Roberto Rivera
Sojourners Magazine
Washington D.C.

I'm not the only person that has made the connection between art, imagination and the heroic. This spring a show sponsored by Arts for Amnesty International opened in Washington D.C. The exhibit featured the work of artist Tom Block, who depicts both prisoners of conscience and those working for their freedom, and for the dignity and human rights of oppressed people around the world.

If there's a word that summarizes the work exhibited and people depicted, it's diverse. Some of the people painted by Block, such as the Dalai Lama, are known around the world. Others embody anonymity, such as the Albanian refugees and Algerian civilians. There are Muslims, Buddhists, Christians and people with no particular religion.

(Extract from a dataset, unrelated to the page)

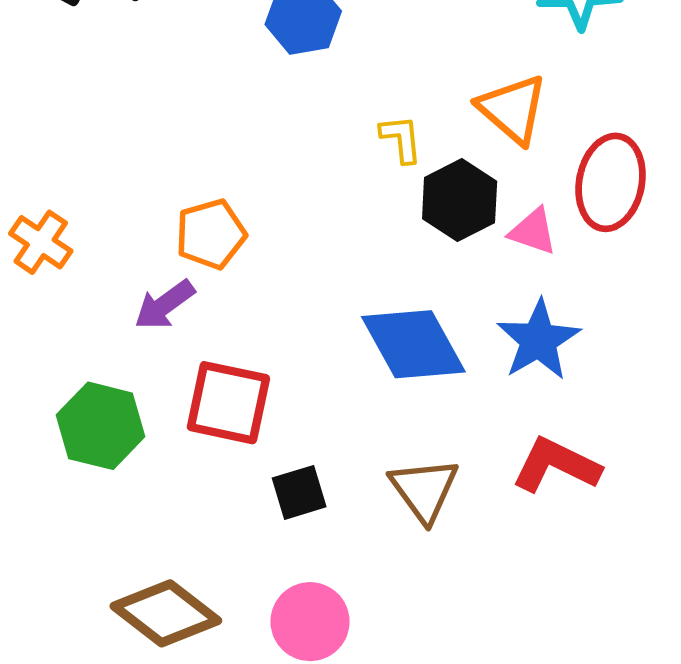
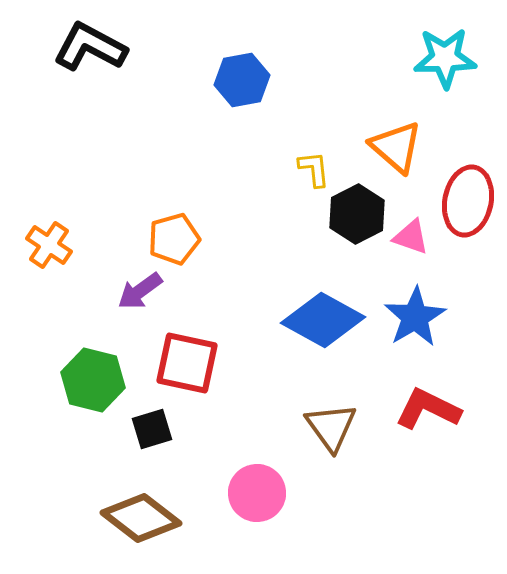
blue diamond: (413, 344) -> (323, 320), turned -32
black square: (299, 492) -> (152, 429), moved
pink circle: (310, 622) -> (257, 493), moved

One of the most fascinating subjects is a man who dared to criticize the system of which he was a part. Jose Gallardo was the youngest brigadier general in the history of the Mexican army. As such, he was in a position to know about that institution's abuse of human rights. He wrote about the abuse in his master's thesis and called for reform of the army. For his troubles, he was sentenced to 28 years in prison on trumped-up charges. President Fox released him in march after Amnesty International and other groups brought attention to his case.

Block's painting of Gallardo in an officer's uniform, staring out from behind prison bars, captures the price of following your conscience in a way that words can't. Similarly, the suffering of an Albanian refugee, an old woman bearing a striking resemblance to Mother Teresa, is depicted in a disturbing manner not in the debased modern sense of upsetting one's sensibilities, but in a way that makes you think about things you'd rather not.

In his new book, Carpe Manana, Drew University theologian Leonard Sweet writes about the importance of what he calls "image based literacy" that is, an appreciation of the way in which images shape the way people think and feel. However well Arts for Amnesty International works as a fundraiser, it does succeed as a means of getting inside the reader's imagination and, from there, perhaps to his or her conscience.

Images like these are not a substitute for words. But they do provide, at least, a partial answer to the question, "Why should I be interested?"